Quoted passage:
This article is accompanied by the following Invited Commentary:

Rollason V, Desmeules JA. Use of metamizole in children and the risk of agranulocytosis. Is the benefit worth the risk? Eur J Anaesthesiol 2015; 32:837–838.

Introduction

Metamizole (dipyrone) is a NSAID with analgesic, spasmolytic and antipyretic properties and can be used orally and parenterally to prevent or treat pain related to surgery. It has been in clinical use since 1922 and is now a popular analgesic drug to treat postoperative, colic, cancer or migraine pain in many countries, whereas it is banned in other countries (USA, Japan and Sweden) because of its possible association with agranulocytosis, hypotension and allergy.1,21,2

The analgesic effect of metamizole seems to be partly based on a dual mechanism that includes the inhibition of cyclooxygenase enzyme activity and the stimulation of cannabinoid receptors.1 In addition, the peripheral antinociceptive effect may due to the activation of ATP-sensitive K+ channels.3 In Germany and Austria, metamizole is included in the recommendations for perioperative pain therapy in children, but a debate about its use is ongoing.4,54,5 Proponents cite the potent analgesic effects and the low frequency of significant adverse effects when compared with other NSAIDs, although opponents point out the lack of clinical studies with large sample sizes and case reports of patients with life-threatening agranulocytosis. We, therefore, conducted a prospective, multicentre, observational, postauthorisation safety study (PASS) with a large number of paediatric patients to evaluate the use of metamizole in children undergoing surgery with a particular focus on serious adverse drug reactions (ADRs).

Recorded information:
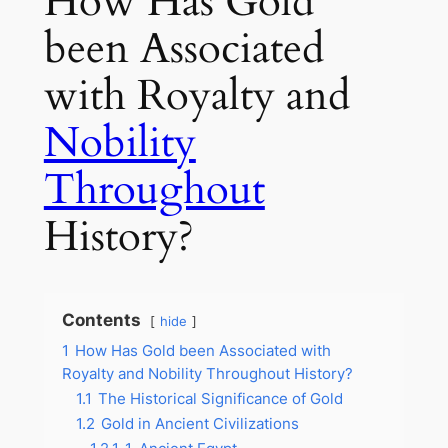
How Has Gold
been Associated
with Royalty and
Nobility
Throughout
History?
Contents
hide
1
How Has Gold been Associated with
Royalty and Nobility Throughout History?
1.1
The Historical Significance of Gold
1.2
Gold in Ancient Civilizations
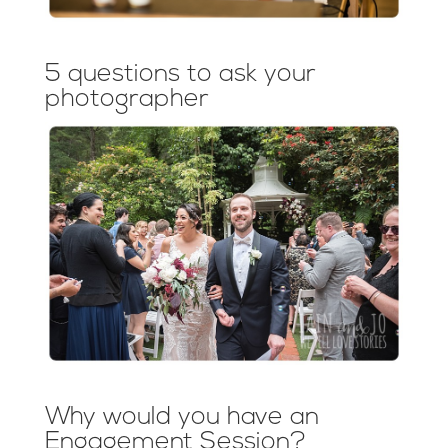
5 questions to ask your
photographer
Why would you have an
Engagement Session?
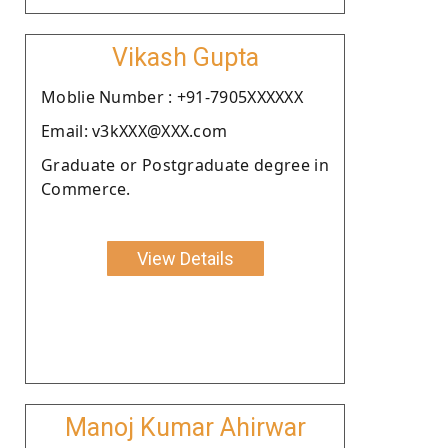
Vikash Gupta
Moblie Number : +91-7905XXXXXX
Email: v3kXXX@XXX.com
Graduate or Postgraduate degree in
Commerce.
View Details
Manoj Kumar Ahirwar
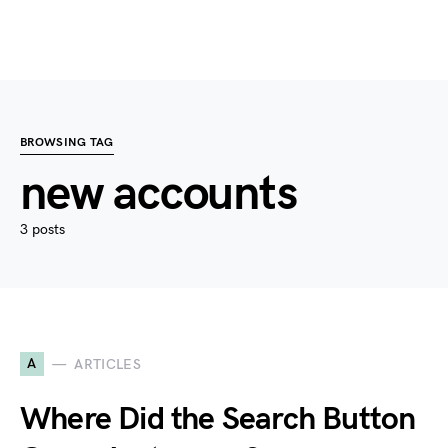
BROWSING TAG
new accounts
3 posts
A
ARTICLES
Where Did the Search Button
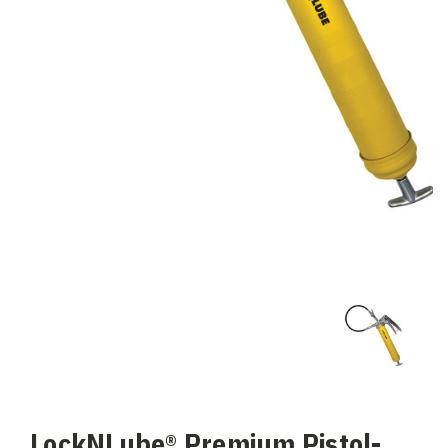
LockNLube® Premium Pistol-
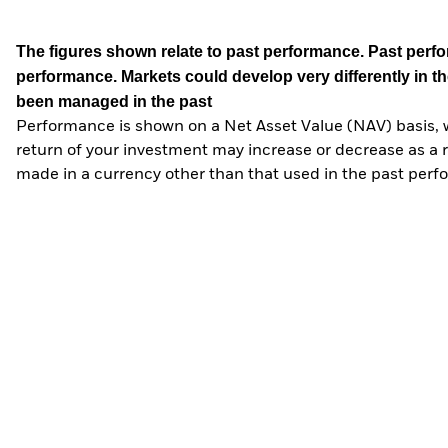
The figures shown relate to past performance.
Past perfor
performance. Markets could develop very differently in th
been managed in the past
Performance is shown on a Net Asset Value (NAV) basis, 
return of your investment may increase or decrease as a re
made in a currency other than that used in the past perf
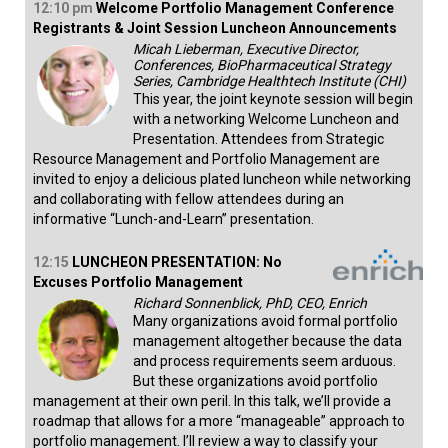
12:10
pm
Welcome Portfolio Management Conference
Registrants & Joint Session Luncheon Announcements
Micah Lieberman, Executive Director,
Conferences, BioPharmaceutical Strategy
Series, Cambridge Healthtech Institute (CHI)
This year, the joint keynote session will begin
with a networking Welcome Luncheon and
Presentation. Attendees from Strategic
Resource Management and Portfolio Management are
invited to enjoy a delicious plated luncheon while networking
and collaborating with fellow attendees during an
informative “Lunch-and-Learn” presentation.
12:15
LUNCHEON PRESENTATION: No
Excuses Portfolio Management
Richard Sonnenblick, PhD, CEO, Enrich
Many organizations avoid formal portfolio
management altogether because the data
and process requirements seem arduous.
But these organizations avoid portfolio
management at their own peril. In this talk, we’ll provide a
roadmap that allows for a more “manageable” approach to
portfolio management. I’ll review a way to classify your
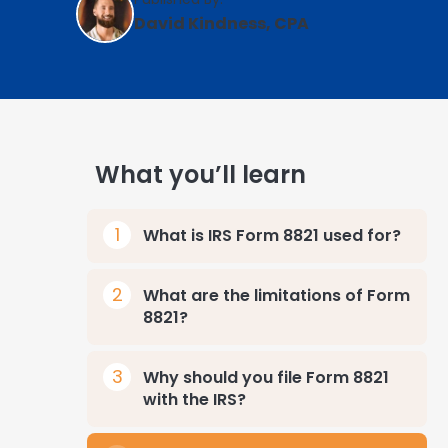
David Kindness, CPA
What you’ll learn
What is IRS Form 8821 used for?
What are the limitations of Form
8821?
Why should you file Form 8821
with the IRS?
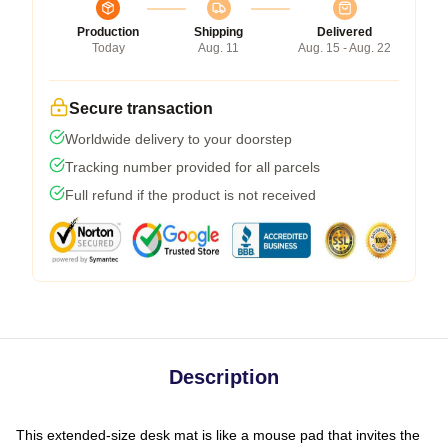
Production
Shipping
Delivered
Today
Aug. 11
Aug. 15 - Aug. 22
Secure transaction
Worldwide delivery to your doorstep
Tracking number provided for all parcels
Full refund if the product is not received
Description
This extended-size desk mat is like a mouse pad that invites the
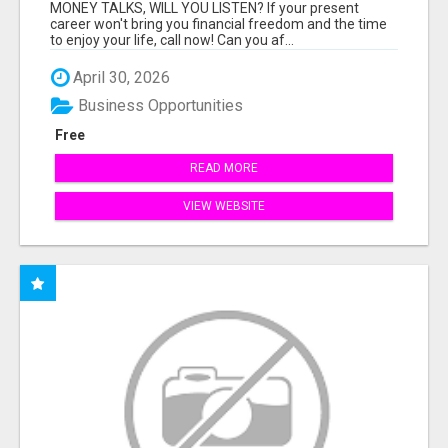
MONEY TALKS, WILL YOU LISTEN? If your present
career won't bring you financial freedom and the time
to enjoy your life, call now! Can you af...
April 30, 2026
Business Opportunities
Free
READ MORE
VIEW WEBSITE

Activity list:
a. Reproduce the part of the metamizole passage between "Rollason V, Desmeules" and "Anaesthesiol 2015; 32:837–838.", inclusive.
b. Using the metamizole passage, answer the following:
(i) Since what year has metamizole been in clinical use?
(ii) In which two countries is metamizole included in the recommendations for perioperative pain therapy in children?
(iii) What may the peripheral antinociceptive effect of metamizole be due to?
c. For each statement, state whether it agrees with the metamizole passage:
(i) Metamizole can be given only by mouth.
(ii) Metamizole is banned in Sweden.
(iii) The study the authors conducted was retrospective.

Results for the exercise:
a.
Rollason V, Desmeules JA. Use of metamizole in children and the risk of agranulocytosis. Is the benefit worth the risk? Eur J Anaesthesiol 2015; 32:837–838.

b.
(i) 1922
(ii) Germany and Austria
(iii) The activation of ATP-sensitive K+ channels

c.
(i) No: "can be used orally and parenterally"
(ii) Yes: "it is banned in other countries (USA, Japan and Sweden)"
(iii) No: "We, therefore, conducted a prospective, multicentre, observational, postauthorisation safety study (PASS)"